In accordance with a further aspect of the present invention, a device is provided for facilitating preparation of a sample for imaging. The device includes a cartridge having upper and lower surfaces and a first recess in the lower surface thereof. A cover slip has an upper surface engageable with the lower surface of the cartridge such that a first portion of the upper surface of the cover slip communicates with the first recess in the lower surface of the cartridge.
The lower surface of the cartridge includes a second recess therein and the upper surface of the cover slip has a second portion communicating with the second recess in the lower surface of the cartridge. The first and second recesses in the lower surface of the cartridge are generally parallel. The device may also include a substrate having an upper surface positionable against the lower surface of the cover slip and a lower surface. A removable connector is provided for maintaining the cartridge on the substrate.
The cartridge includes input and output ports. The input port is defined by a patterned input surface for containing reagent droplets therein and the outlet port has a generally funnel shaped cross section.

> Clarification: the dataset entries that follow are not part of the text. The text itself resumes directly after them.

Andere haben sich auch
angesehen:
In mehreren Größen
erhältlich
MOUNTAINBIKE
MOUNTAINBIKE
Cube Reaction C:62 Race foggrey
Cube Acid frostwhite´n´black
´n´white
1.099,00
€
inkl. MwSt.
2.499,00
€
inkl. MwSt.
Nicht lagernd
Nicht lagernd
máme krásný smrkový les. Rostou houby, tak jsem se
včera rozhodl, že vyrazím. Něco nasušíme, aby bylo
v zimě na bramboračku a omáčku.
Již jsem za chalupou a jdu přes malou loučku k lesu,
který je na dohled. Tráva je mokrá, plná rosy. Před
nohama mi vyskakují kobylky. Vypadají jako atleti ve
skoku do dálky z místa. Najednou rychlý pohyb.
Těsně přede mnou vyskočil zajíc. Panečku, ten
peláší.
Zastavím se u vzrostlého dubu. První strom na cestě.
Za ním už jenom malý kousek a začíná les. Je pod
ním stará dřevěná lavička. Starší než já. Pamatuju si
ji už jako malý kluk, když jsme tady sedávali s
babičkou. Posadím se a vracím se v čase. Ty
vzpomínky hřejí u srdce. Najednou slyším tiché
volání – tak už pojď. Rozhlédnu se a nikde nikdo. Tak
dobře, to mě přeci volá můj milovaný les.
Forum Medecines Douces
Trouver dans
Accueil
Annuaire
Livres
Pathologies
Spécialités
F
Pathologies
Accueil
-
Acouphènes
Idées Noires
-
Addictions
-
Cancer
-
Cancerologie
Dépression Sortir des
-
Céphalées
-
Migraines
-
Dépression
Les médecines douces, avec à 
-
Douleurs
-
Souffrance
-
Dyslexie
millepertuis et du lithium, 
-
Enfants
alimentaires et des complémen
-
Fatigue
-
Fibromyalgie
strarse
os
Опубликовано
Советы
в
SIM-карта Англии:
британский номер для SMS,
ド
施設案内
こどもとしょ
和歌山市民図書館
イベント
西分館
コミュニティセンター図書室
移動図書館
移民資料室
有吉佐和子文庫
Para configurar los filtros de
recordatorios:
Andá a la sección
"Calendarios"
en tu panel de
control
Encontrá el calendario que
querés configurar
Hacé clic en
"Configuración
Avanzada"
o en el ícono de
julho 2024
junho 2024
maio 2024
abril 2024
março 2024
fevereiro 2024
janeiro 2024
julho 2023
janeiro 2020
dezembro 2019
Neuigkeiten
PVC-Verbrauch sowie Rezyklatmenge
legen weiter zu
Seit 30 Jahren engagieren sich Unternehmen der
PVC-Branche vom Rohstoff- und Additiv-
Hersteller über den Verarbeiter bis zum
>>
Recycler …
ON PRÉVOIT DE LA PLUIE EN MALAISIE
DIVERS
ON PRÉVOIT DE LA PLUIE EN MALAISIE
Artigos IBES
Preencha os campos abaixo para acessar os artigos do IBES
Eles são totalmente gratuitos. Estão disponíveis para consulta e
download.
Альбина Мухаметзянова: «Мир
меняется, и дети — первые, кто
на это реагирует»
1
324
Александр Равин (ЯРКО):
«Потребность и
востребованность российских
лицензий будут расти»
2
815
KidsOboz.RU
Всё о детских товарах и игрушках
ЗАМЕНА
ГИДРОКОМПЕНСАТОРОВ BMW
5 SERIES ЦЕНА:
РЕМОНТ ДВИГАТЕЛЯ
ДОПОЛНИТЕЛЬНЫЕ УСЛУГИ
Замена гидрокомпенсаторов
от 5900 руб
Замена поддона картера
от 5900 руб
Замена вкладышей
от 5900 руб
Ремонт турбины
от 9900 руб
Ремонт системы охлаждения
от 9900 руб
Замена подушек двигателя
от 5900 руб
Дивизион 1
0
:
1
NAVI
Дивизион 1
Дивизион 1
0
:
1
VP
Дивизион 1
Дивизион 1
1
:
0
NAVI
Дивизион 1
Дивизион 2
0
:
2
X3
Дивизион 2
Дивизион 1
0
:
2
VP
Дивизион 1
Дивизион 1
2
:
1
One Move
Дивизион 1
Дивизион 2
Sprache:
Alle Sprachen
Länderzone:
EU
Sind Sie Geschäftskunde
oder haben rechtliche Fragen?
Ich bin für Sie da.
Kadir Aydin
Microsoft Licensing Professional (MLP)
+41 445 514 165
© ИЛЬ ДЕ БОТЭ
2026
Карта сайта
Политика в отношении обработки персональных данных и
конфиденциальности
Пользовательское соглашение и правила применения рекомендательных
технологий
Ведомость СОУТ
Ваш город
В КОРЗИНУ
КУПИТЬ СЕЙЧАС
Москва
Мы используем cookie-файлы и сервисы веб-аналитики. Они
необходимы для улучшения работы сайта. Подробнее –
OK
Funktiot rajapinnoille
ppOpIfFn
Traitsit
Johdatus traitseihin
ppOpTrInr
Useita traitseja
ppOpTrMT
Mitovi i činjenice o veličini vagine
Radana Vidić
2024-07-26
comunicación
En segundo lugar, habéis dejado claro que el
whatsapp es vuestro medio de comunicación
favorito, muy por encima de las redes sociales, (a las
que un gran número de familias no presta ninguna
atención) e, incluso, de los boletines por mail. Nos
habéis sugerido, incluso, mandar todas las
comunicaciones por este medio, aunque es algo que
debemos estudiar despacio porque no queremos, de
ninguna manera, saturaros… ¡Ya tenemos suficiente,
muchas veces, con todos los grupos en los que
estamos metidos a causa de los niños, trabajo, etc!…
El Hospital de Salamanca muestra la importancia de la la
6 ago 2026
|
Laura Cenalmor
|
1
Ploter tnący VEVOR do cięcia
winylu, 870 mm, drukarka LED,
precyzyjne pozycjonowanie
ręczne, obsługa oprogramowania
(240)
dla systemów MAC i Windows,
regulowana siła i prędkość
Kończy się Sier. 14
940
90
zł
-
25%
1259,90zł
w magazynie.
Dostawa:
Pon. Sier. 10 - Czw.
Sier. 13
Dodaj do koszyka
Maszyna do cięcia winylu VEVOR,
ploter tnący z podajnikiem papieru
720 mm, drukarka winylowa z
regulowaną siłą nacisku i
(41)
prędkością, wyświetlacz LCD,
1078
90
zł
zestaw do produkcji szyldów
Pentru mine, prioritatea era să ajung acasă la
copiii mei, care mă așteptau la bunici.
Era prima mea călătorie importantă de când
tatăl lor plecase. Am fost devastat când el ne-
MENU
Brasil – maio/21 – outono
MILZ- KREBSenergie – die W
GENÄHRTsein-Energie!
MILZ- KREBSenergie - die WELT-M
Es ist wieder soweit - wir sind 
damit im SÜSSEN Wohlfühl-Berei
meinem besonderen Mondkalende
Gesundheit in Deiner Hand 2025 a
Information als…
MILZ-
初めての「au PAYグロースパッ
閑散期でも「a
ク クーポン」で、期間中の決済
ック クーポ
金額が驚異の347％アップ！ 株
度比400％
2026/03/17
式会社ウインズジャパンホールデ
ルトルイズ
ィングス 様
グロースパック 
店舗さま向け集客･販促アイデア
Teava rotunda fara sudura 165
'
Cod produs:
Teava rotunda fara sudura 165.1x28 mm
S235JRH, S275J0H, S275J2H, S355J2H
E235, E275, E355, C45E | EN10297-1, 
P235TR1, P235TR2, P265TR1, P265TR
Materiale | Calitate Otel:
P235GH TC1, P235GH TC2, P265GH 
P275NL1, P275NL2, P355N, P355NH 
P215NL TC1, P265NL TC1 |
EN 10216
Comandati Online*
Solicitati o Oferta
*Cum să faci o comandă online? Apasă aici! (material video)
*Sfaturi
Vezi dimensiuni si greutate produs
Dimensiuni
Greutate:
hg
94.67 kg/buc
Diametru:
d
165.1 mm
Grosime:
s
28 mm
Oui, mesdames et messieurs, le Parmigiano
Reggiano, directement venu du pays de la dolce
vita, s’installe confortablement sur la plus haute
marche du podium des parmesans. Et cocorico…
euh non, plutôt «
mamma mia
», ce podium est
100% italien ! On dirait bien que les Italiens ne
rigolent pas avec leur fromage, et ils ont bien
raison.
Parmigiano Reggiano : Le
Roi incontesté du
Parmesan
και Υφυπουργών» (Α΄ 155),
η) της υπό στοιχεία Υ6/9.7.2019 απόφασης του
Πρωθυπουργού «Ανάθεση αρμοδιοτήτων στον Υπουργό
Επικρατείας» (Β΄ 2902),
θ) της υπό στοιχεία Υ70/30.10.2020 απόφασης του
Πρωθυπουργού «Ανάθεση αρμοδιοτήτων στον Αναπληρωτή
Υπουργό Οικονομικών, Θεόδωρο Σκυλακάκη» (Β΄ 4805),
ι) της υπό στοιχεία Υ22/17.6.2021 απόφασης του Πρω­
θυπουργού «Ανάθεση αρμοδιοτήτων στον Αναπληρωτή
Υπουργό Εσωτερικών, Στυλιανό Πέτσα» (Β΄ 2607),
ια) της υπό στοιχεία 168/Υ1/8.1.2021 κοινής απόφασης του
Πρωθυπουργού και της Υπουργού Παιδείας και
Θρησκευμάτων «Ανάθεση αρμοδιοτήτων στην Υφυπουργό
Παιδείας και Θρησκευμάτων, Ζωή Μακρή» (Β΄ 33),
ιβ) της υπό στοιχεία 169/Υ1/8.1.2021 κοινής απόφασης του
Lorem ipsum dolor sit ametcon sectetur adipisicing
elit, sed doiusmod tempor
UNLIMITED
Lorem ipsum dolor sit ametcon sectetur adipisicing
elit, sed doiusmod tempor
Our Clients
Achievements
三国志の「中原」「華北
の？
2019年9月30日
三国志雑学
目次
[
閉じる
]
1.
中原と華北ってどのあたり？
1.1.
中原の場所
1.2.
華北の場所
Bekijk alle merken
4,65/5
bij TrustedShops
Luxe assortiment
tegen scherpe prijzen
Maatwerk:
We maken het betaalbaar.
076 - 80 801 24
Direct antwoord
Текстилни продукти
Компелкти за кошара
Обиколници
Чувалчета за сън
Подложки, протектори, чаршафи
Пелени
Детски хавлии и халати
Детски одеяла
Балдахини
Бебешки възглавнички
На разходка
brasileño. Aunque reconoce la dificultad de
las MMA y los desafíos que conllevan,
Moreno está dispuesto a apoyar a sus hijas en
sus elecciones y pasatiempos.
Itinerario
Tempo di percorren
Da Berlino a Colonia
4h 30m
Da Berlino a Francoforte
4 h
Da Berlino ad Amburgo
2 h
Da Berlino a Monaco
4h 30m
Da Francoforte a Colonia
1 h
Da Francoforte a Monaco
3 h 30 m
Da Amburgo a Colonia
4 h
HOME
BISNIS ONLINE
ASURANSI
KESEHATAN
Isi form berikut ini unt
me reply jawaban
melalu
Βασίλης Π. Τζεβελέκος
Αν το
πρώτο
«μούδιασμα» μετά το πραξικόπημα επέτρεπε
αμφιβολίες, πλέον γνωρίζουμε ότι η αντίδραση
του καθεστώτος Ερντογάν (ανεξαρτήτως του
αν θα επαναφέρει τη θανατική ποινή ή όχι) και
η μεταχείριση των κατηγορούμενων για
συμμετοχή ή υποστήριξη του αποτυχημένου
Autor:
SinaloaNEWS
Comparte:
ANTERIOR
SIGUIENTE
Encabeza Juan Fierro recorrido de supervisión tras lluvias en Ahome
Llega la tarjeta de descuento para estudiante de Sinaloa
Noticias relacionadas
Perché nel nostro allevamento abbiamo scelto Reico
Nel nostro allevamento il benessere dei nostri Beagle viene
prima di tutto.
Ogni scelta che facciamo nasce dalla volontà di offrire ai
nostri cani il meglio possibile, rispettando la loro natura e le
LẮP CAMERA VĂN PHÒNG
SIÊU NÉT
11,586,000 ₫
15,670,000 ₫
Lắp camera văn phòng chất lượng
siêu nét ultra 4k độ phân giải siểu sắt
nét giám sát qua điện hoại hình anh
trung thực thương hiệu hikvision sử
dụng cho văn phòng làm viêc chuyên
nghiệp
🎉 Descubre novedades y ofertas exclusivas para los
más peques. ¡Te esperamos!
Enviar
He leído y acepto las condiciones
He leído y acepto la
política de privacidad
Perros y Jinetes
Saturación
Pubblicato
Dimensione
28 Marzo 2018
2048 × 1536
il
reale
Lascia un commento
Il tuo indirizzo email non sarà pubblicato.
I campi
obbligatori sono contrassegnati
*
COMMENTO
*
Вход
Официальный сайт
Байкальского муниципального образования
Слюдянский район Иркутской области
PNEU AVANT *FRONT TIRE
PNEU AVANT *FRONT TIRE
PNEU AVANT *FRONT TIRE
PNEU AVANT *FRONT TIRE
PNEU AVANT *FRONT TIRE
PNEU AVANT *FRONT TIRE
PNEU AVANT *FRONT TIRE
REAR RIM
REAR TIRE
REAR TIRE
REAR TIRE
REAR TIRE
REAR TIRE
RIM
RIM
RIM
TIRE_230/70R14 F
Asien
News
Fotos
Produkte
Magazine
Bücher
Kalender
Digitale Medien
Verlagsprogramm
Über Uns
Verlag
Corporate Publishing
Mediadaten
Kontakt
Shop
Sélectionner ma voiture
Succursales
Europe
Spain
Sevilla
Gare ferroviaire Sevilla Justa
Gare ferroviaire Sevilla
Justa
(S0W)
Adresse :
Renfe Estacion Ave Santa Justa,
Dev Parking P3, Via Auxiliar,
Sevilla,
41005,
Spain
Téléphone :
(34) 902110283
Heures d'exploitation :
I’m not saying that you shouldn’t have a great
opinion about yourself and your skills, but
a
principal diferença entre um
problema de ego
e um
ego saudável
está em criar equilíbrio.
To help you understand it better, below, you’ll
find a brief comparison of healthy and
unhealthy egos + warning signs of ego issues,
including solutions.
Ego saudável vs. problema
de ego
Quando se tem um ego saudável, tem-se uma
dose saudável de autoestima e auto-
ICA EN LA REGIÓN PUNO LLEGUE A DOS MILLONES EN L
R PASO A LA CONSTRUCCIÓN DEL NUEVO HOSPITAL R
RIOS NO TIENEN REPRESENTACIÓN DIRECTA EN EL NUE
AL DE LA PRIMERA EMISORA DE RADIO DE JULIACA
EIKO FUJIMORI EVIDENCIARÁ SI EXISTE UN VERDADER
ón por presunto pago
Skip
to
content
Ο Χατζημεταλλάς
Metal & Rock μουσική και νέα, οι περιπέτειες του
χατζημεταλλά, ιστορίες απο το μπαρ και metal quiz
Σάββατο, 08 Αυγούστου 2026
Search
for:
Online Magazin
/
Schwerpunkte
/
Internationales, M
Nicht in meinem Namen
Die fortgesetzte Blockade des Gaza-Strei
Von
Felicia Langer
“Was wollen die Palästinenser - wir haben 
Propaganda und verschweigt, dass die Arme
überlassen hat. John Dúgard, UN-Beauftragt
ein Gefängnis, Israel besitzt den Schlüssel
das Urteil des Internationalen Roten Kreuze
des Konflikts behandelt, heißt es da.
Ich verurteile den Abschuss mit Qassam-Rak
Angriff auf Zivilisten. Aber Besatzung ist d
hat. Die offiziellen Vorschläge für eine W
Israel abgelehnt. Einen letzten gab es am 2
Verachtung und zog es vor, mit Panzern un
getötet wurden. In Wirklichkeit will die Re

The cartridge and the cover slip may include fiduciary marks
In accordance with a still further aspect of the present invention, a device is provided for facilitating preparation of a sample for imaging. The device includes a cartridge having upper and lower surfaces and a plurality of generally parallel recesses forming in the lower surface thereof. Each recess has an input port at a first end thereof and an output port at a second end thereof. A cover slip has an upper surface engageable with the lower surface of the cartridge such that the upper surface of the cover slip and the plurality of recesses in the lower surface of the cartridge define a plurality of channels through the device.
A substrate has an upper surface positionable against the lower surface of the cover slip and a lower surface. A removable connector maintains the cartridge on the substrate. Each input port is defined by a patterned input surface for containing reagent droplets therein. Each outlet port has a generally funnel shaped cross section. The cartridge and the cover slip include fiduciary marks.